What the exercise asks: Produce word for word the lines of the data below running from the one that has "17: (248, 564, 7.92)" to the one that has "40: (915, 545, 16.12)", inclusive, and no others.

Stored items
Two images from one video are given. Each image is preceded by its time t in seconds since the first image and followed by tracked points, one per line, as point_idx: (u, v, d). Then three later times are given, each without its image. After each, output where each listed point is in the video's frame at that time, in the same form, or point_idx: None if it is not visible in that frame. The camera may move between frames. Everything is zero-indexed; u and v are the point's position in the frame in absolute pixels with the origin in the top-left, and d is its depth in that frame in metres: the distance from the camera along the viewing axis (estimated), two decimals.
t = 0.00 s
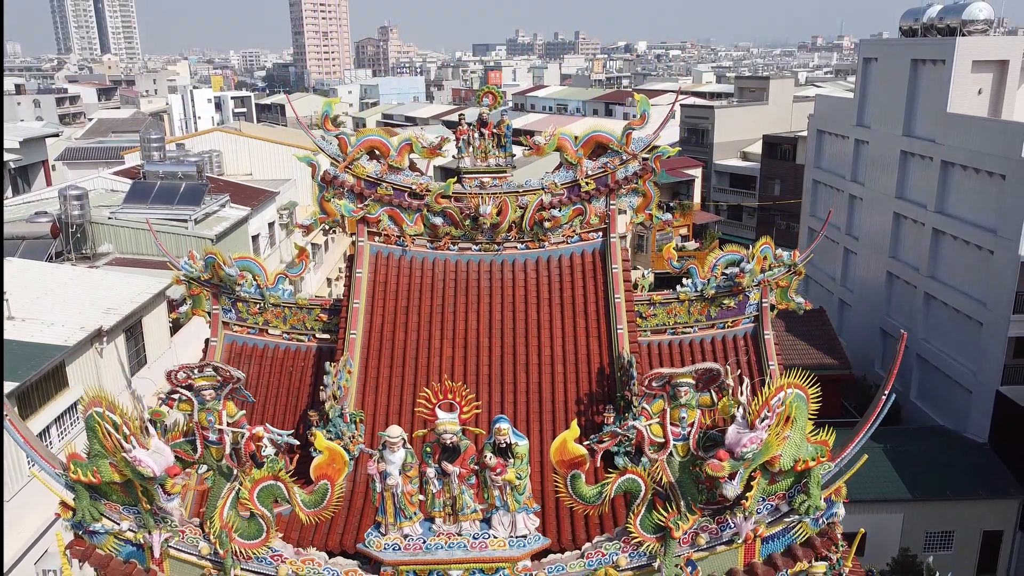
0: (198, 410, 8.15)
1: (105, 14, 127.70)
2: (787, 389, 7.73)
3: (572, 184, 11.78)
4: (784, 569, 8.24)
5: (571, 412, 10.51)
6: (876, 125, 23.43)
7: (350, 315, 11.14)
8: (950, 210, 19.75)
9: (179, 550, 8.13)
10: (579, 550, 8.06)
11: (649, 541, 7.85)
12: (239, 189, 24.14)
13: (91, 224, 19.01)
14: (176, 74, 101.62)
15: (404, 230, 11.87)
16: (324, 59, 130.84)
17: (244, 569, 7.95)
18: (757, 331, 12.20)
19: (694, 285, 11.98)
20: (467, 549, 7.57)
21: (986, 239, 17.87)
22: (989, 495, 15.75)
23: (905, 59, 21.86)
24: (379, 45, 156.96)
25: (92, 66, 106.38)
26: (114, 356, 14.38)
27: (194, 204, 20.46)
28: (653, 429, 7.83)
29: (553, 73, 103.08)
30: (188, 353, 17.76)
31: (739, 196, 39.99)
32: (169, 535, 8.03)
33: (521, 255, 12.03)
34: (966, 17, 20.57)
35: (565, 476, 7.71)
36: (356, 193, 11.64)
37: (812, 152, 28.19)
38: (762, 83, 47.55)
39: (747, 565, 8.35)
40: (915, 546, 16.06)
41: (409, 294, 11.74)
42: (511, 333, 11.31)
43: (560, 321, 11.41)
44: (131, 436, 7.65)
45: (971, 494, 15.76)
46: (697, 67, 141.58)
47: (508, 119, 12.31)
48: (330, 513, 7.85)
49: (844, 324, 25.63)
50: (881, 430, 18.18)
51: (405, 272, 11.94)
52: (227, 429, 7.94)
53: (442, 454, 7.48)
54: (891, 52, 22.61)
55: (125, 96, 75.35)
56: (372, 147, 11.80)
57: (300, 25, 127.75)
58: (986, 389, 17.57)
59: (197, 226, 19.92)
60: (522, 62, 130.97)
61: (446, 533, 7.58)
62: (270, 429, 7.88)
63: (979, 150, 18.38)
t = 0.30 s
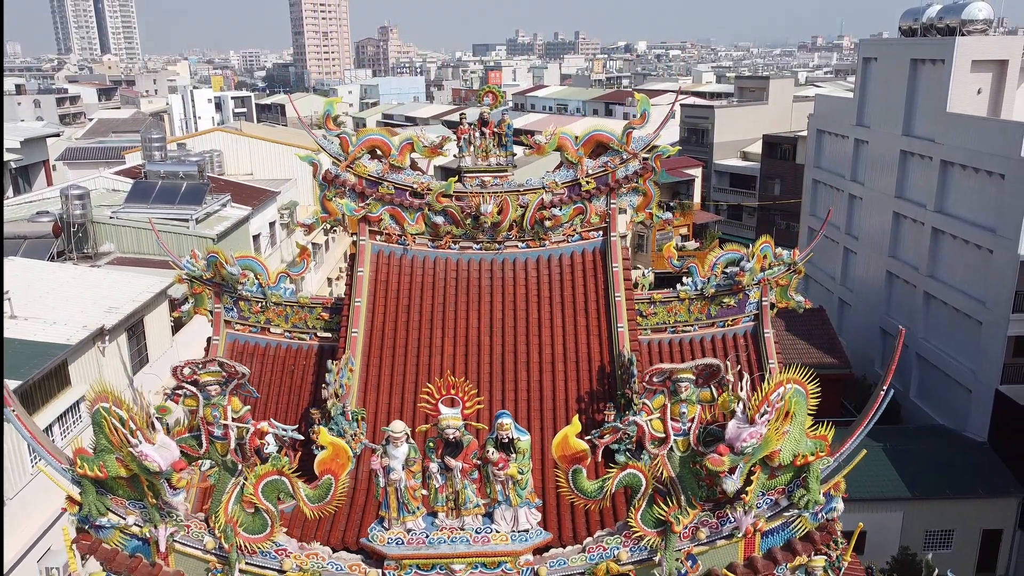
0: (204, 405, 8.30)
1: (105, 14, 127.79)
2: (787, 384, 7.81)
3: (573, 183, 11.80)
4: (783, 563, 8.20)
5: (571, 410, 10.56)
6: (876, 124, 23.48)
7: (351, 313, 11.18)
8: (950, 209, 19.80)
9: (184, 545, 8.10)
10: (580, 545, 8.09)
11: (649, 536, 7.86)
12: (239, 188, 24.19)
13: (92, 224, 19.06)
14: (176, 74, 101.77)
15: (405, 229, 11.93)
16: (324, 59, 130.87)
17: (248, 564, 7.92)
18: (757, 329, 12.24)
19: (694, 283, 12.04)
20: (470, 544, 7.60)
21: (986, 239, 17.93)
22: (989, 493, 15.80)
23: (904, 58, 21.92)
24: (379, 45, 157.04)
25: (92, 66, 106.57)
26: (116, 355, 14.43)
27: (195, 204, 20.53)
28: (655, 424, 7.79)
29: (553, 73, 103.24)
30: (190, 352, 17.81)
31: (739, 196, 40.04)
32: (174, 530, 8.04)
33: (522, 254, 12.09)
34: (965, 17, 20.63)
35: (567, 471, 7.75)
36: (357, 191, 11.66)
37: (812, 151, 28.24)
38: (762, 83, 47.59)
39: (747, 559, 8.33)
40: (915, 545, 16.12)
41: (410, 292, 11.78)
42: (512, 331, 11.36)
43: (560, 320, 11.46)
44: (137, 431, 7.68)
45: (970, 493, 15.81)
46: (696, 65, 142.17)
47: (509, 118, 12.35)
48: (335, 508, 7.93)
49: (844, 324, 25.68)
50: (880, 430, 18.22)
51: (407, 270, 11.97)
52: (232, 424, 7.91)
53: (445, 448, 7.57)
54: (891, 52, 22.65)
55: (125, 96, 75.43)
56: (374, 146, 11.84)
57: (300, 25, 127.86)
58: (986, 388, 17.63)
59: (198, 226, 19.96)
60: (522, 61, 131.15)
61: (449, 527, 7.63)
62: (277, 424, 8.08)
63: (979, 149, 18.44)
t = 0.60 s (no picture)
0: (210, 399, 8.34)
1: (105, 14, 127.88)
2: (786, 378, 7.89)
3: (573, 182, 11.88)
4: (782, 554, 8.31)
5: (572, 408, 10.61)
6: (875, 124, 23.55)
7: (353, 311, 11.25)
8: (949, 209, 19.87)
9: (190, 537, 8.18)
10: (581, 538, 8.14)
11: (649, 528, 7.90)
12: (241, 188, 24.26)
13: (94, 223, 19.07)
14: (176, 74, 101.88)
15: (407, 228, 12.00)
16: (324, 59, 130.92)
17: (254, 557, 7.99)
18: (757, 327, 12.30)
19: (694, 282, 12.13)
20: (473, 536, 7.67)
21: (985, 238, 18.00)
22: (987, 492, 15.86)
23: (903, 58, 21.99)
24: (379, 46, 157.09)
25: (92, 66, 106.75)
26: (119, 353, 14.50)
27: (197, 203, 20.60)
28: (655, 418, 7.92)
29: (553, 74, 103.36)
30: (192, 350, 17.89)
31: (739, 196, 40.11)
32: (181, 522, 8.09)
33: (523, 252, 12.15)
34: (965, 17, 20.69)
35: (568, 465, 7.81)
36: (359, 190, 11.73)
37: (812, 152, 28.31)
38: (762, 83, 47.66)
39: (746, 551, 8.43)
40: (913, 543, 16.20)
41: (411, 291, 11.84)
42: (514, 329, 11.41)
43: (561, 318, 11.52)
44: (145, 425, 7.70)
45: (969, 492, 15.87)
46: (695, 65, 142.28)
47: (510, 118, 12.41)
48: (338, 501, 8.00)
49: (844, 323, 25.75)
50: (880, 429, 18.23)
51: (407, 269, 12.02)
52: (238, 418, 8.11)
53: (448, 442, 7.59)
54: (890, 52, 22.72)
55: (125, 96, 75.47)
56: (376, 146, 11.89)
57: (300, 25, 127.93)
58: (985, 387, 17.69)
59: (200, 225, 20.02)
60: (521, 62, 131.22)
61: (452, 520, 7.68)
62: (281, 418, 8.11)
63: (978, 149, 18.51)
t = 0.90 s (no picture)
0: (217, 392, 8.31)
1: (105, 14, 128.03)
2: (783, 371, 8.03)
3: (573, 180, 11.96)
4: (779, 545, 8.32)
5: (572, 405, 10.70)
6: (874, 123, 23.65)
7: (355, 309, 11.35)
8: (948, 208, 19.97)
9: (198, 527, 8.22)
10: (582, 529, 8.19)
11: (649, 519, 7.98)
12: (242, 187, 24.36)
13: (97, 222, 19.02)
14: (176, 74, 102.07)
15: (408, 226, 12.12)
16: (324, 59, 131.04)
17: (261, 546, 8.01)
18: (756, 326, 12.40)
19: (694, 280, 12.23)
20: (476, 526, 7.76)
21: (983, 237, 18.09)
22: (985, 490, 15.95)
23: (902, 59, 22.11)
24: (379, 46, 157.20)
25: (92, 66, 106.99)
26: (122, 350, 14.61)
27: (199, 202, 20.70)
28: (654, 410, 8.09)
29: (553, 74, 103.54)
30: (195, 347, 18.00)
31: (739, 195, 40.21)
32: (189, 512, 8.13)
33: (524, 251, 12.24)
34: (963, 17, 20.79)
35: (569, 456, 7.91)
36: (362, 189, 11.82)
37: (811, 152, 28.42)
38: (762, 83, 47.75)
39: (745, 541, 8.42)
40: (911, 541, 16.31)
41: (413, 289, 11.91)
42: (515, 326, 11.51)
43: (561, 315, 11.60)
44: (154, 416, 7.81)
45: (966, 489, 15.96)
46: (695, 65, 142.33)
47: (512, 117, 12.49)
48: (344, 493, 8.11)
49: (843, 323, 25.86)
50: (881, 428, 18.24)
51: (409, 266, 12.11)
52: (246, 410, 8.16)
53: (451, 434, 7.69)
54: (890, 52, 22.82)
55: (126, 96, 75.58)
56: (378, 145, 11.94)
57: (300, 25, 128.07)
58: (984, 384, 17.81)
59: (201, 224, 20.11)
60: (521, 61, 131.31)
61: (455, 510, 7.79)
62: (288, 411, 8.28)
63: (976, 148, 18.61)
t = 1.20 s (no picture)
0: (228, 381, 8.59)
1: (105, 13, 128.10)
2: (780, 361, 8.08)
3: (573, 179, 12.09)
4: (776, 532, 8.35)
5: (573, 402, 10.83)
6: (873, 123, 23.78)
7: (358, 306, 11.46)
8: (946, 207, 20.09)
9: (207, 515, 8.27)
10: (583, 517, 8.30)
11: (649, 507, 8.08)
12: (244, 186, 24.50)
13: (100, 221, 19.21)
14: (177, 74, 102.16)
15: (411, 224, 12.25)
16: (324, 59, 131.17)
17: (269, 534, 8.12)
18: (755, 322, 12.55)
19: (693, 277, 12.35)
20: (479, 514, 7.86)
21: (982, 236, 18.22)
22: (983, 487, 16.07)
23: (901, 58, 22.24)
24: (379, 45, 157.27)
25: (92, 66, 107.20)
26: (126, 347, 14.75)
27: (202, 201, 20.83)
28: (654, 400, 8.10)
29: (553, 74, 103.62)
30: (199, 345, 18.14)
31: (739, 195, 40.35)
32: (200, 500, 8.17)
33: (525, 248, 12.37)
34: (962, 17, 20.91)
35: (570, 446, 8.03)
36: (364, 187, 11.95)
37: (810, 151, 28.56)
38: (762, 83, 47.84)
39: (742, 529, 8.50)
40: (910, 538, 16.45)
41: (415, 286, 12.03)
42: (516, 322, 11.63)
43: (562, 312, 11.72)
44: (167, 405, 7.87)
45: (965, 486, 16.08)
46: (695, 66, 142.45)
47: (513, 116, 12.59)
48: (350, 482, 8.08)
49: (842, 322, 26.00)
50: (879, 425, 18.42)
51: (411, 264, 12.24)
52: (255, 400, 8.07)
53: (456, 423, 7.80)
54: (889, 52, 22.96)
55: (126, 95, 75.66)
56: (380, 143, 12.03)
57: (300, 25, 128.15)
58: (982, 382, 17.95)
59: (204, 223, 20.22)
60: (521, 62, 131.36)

Output for this exercise:
17: (248, 564, 7.92)
18: (757, 329, 12.24)
19: (694, 283, 12.04)
20: (470, 544, 7.60)
21: (986, 239, 17.93)
22: (989, 493, 15.80)
23: (904, 58, 21.92)
24: (379, 45, 157.04)
25: (92, 66, 106.57)
26: (116, 355, 14.43)
27: (195, 204, 20.53)
28: (655, 424, 7.79)
29: (553, 73, 103.24)
30: (190, 352, 17.81)
31: (739, 196, 40.04)
32: (174, 530, 8.04)
33: (522, 254, 12.09)
34: (965, 17, 20.63)
35: (567, 471, 7.75)
36: (357, 191, 11.66)
37: (812, 151, 28.24)
38: (762, 83, 47.59)
39: (747, 559, 8.33)
40: (915, 545, 16.12)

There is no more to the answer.